Девушки давно заглядывались на русских пришельцев, большая часть которых была в расцвете молодости, но пришельцы держались в стороне, оберегая свою чистоту и книжную суровость. При этом, однако, девицы мысленно делили пришельцев на две категории: "мохнатых" и "гладколицых". Мохнатые, заросшие бородой, не имели в их глазах никакой привлекательности. Их приравнивали к старикам, ибо у местного мужского населения бороды вырастали только в среднем возрасте. Между прочим, имя "русских" присваивалось пришельцам как исключительное наименование. Себя же самих жители называли "пропадинский народ". Бронский был молодым из молодых, и лицо его мало отличалось от гладкого лица девушки, шедшей с ним рядом.

"Голодный конец" лежал поодаль уже на другом плёсе извилистой речки. Они свернули влево, прошли вдоль высокого забора, огораживавшего полицейский двор, и очутились прямо в лесу. Тропинка, извивавшаяся среди узловатых лиственничных корней, была так узка, что иногда не было возможности идти рядом.

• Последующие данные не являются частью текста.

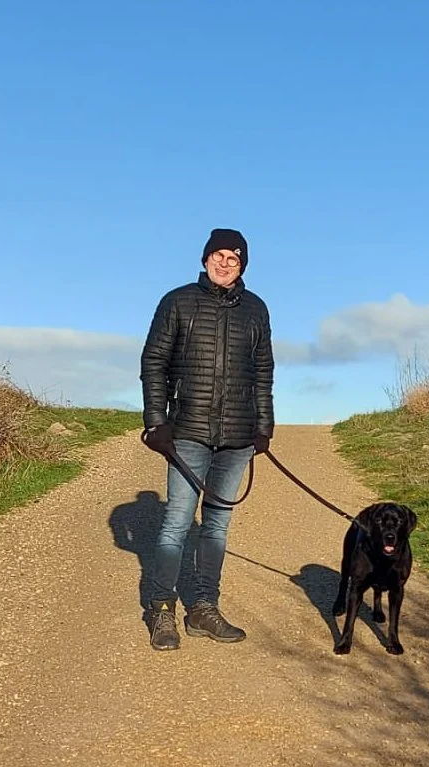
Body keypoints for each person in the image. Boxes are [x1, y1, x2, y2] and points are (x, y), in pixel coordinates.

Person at [139, 228, 275, 651]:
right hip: (188, 434)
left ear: (242, 266)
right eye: (217, 256)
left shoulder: (256, 310)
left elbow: (264, 372)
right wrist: (156, 422)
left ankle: (203, 608)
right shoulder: (177, 301)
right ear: (204, 259)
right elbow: (153, 361)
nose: (224, 264)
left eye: (232, 259)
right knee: (176, 525)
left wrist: (264, 426)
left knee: (216, 526)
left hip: (237, 438)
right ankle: (161, 611)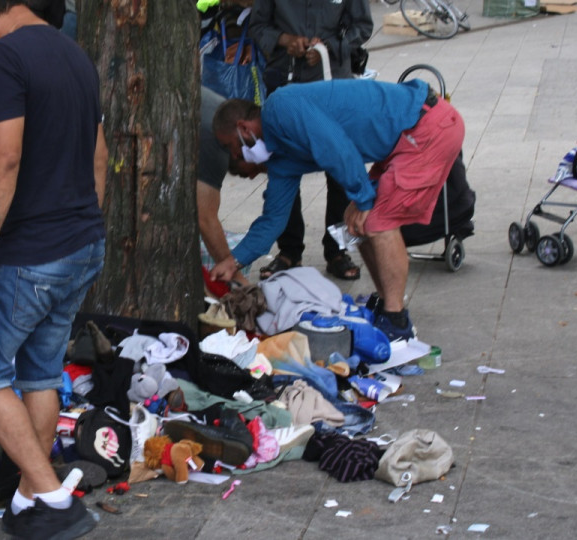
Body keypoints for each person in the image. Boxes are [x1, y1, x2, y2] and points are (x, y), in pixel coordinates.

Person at [0, 0, 107, 538]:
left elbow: (3, 156)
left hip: (29, 253)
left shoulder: (4, 57)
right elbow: (99, 154)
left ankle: (56, 499)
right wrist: (86, 223)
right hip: (81, 243)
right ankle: (28, 500)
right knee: (39, 373)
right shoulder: (75, 55)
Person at [209, 79, 465, 341]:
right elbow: (273, 219)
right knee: (354, 224)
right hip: (405, 140)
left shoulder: (279, 109)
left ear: (243, 128)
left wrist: (364, 200)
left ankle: (396, 321)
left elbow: (335, 147)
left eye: (233, 149)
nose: (237, 157)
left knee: (378, 220)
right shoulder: (282, 159)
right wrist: (234, 260)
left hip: (427, 126)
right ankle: (387, 303)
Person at [248, 0, 372, 280]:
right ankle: (289, 251)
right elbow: (258, 25)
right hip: (285, 82)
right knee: (284, 166)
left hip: (333, 85)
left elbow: (362, 27)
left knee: (340, 169)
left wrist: (327, 46)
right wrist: (285, 40)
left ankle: (337, 250)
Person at [197, 86, 265, 286]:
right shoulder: (216, 140)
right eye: (257, 168)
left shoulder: (225, 129)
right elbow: (206, 219)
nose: (252, 177)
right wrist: (236, 277)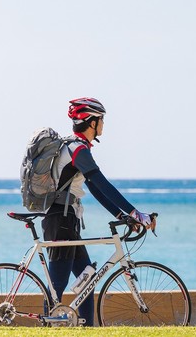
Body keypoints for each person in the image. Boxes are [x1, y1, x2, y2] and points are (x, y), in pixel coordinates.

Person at [41, 97, 155, 326]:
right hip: (60, 220)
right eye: (101, 119)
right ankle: (46, 327)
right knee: (57, 285)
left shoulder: (77, 148)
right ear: (91, 122)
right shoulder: (77, 149)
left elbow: (94, 187)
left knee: (87, 279)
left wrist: (121, 215)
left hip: (67, 219)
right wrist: (135, 213)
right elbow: (102, 183)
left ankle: (88, 329)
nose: (103, 124)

Белка молнией стрельнула через дорогу, взлетела на дерево и остановилась на суку, прямо над головами молодых людей. Трудно было поверить даже в этом уединённом краю, что эта дорога проходит внутри города, соединяя его разбросанные части.

-- Скази, парень! -- продолжала Маша доверчивым тоном. Пришепётывание, свойственное местному русскому говору, придавало её речи особенно наивный и детский оттенок. -- Сказывают о вас, русских, что вы к жёнам немилосердные...

-- Немилосердные? -- переспросил Бронский.

-- У русских мужиков, сказывают, жёнам с другими любиться нельзя, не то убьёт.

-- Зачем же с другими любиться? -- спросил Бронский, поражённый спокойствием её тона.

-- А почто нет? -- сказала Маша. -- Много мужиков-то! Палец в кольце -- не замок на крыльце. А о девках сказывают, -- продолжала Маша, -- что, если которая принесёт ребёнка, отец выгонит её на снег и домой назад не пустит.

-- Бывает, что выгоняют! -- подтвердил Бронский.

-- О, какая страсть! -- вздохнула Маша. -- А ребёнка за что? Райская душка. У нас ребёнок придёт на свет, чей бы ни был, все рады. Пословица говорится: Чей бы бык ни скакал, а телёночек наш. Видно, правду говорят, что вы русские -- медведи, -- повторила она своё прежнее определение. -- Сердце у вас злонравное, хуже чукчей.